:: EXTRACT PROVIDED ::
Privacy regulations like GDPR require websites to obtain user consent before collecting certain types of data. Google Consent Mode is the mechanism that lets your GTM tags respect these consent choices. When properly implemented, tags adjust their behavior based on the user’s consent state: collecting full data when consent is granted and sending limited, cookieless pings when consent is denied.
Getting consent mode right is not optional for businesses operating in the EU or targeting EU users. Non-compliance carries significant legal risk. But beyond compliance, Consent Mode v2 includes behavioral modeling that helps fill data gaps from users who decline consent, preserving analytical value while respecting privacy choices.
For the official Consent Mode documentation, see developers.google.com/tag-platform/security/guides/consent.

:: PROVIDED DATA ::
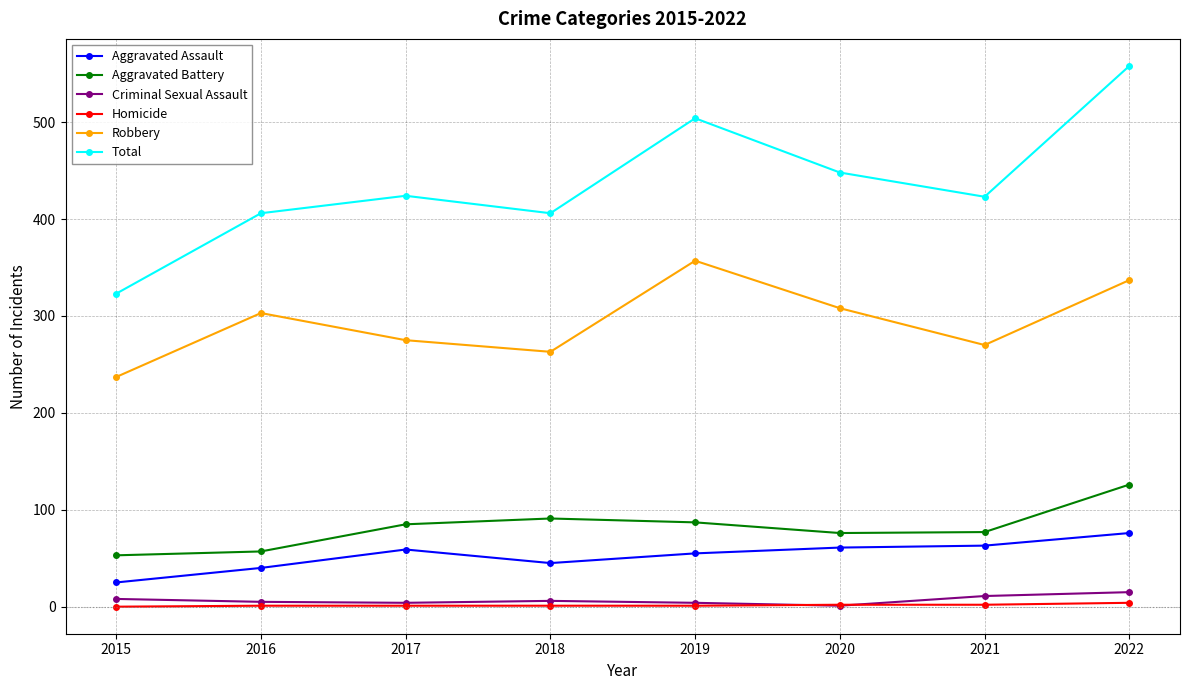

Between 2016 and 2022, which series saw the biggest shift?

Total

:: ABOUT THIS EXERCISE ::
Please explain, in one to three sentences, why the passage on Google Consent Mode says getting consent mode right is not optional for businesses operating in the EU or targeting EU users.

:: EXERCISE SOLUTION ::
Non-compliance carries significant legal risk for these businesses. Privacy regulations like GDPR require websites to obtain user consent before collecting certain types of data, and Consent Mode lets GTM tags respect those consent choices.